Structure Determining Methods

Structure Determining Methods

David Sayre

IBM Research Center, Yorktown Heights, NY

1974 ACA Annual Meeting, College Park, PA

One of the areas in which American crystallography has made a large contribution is that of structure determining methods, i.e. methods of passing from the diffraction intensities of a structure to the structure itself. An early example is the calculation of the first Fourier maps of electron density (Duane 1925; Havighurst 1925), carried out in the laboratory of physics at Harvard University. W. H. Bragg (1915) had suggested that it might be possible to pass from the intensities to the distribution of scattering power in the crystal by some Fourier process, but it remained for Duane to give the modern expression for the electron density as a Fourier sum with the structure factors as coefficients.

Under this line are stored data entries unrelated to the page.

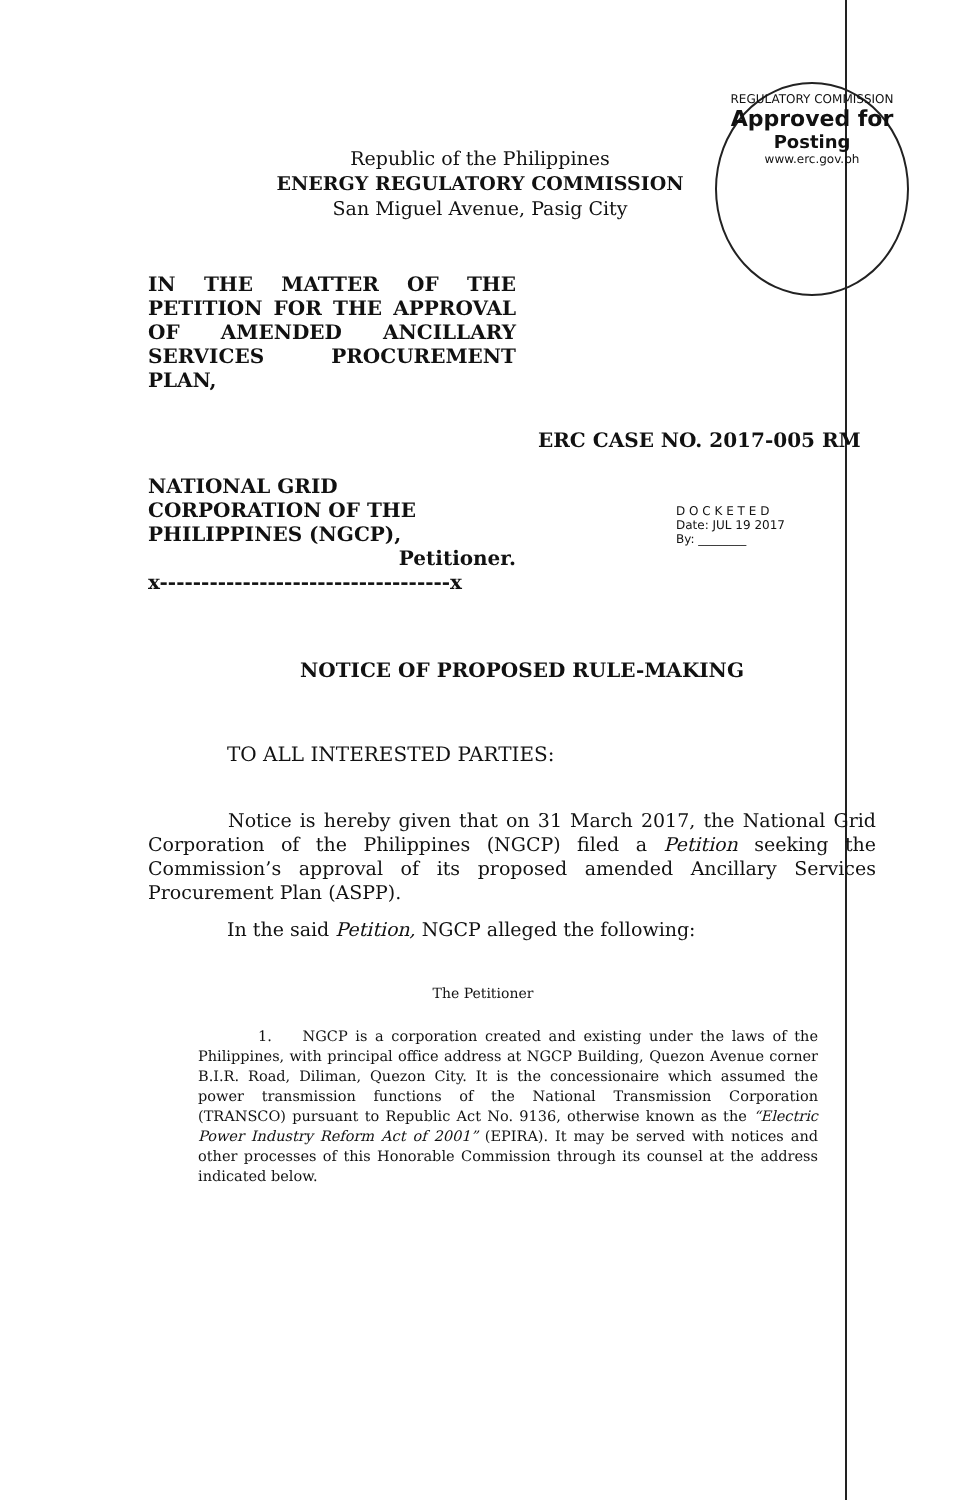REGULATORY COMMISSION
Approved for
Posting
www.erc.gov.ph
Republic of the Philippines
ENERGY REGULATORY COMMISSION
San Miguel Avenue, Pasig City
IN THE MATTER OF THE PETITION FOR THE APPROVAL OF AMENDED ANCILLARY SERVICES PROCUREMENT PLAN,
ERC CASE NO. 2017-005 RM
NATIONAL GRID CORPORATION OF THE PHILIPPINES (NGCP),
Petitioner.
x-----------------------------------x
D O C K E T E D
Date: JUL 19 2017
By: ________
NOTICE OF PROPOSED RULE-MAKING
TO ALL INTERESTED PARTIES:
Notice is hereby given that on 31 March 2017, the National Grid Corporation of the Philippines (NGCP) filed a Petition seeking the Commission’s approval of its proposed amended Ancillary Services Procurement Plan (ASPP).
In the said Petition, NGCP alleged the following:
The Petitioner
1. NGCP is a corporation created and existing under the laws of the Philippines, with principal office address at NGCP Building, Quezon Avenue corner B.I.R. Road, Diliman, Quezon City. It is the concessionaire which assumed the power transmission functions of the National Transmission Corporation (TRANSCO) pursuant to Republic Act No. 9136, otherwise known as the “Electric Power Industry Reform Act of 2001” (EPIRA). It may be served with notices and other processes of this Honorable Commission through its counsel at the address indicated below.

Duane also discussed the problem of phasing the structure factors, which he did in the case of sodium chloride by symmetry arguments and by considering the chlorine atom to be at the origin, where it would make all coefficients positive. Using these techniques Havighurst calculated maps of NaC1, KI, NH₄I, NH₄Cl, and diamond. His maps are sometimes described as one-dimensional, but in fact they used full 3-dimensional data and are one-dimensional only in the sense that the density was evaluated along specific lines in the unit cell. It was later, in connection with the diopside structure, that W. L. Bragg (1929) showed that useful maps (projections of the structure along an axis) could be obtained from 2-dimensional data, which were then much more commonly available than 3-dimensional data. Incidentally, it was Duane who supplied one of the first high-precision methods of measuring Planck's constant by determining the high-frequency limit of the X-rays produced by electrons of known energy.

The Duane-Havighurst and Bragg maps may be considered as initiating the modern era of structure determination, for although they were of structures which had already been solved, it was evident that the preparation of similar maps could assist greatly in the solution of unknown structures. Indeed the present era of structure determination may be said to differ from the early period largely in the fact that it is based on the idea of first passing from structure-factor magnitudes to map, and then from map to structure, while in the pre-1930 technique the passage from magnitudes to structure was attempted essentially in one step (see Fig. 1). The vast increase in structure solving power today is basically due to the idea of dividing the problem into two relatively more tractable problems.

The first method of using maps in the solution of unknown structures was the Fourier refinement technique (Robertson 1933); once correctly initiated it usually leads rapidly to the successful completion of the structure, and it is still frequently used in the structure-completion process. The first examples of its use, due to Robertson, were with rigid-molecule structures, where it could be initiated by finding the approximate position and orientation of the molecule.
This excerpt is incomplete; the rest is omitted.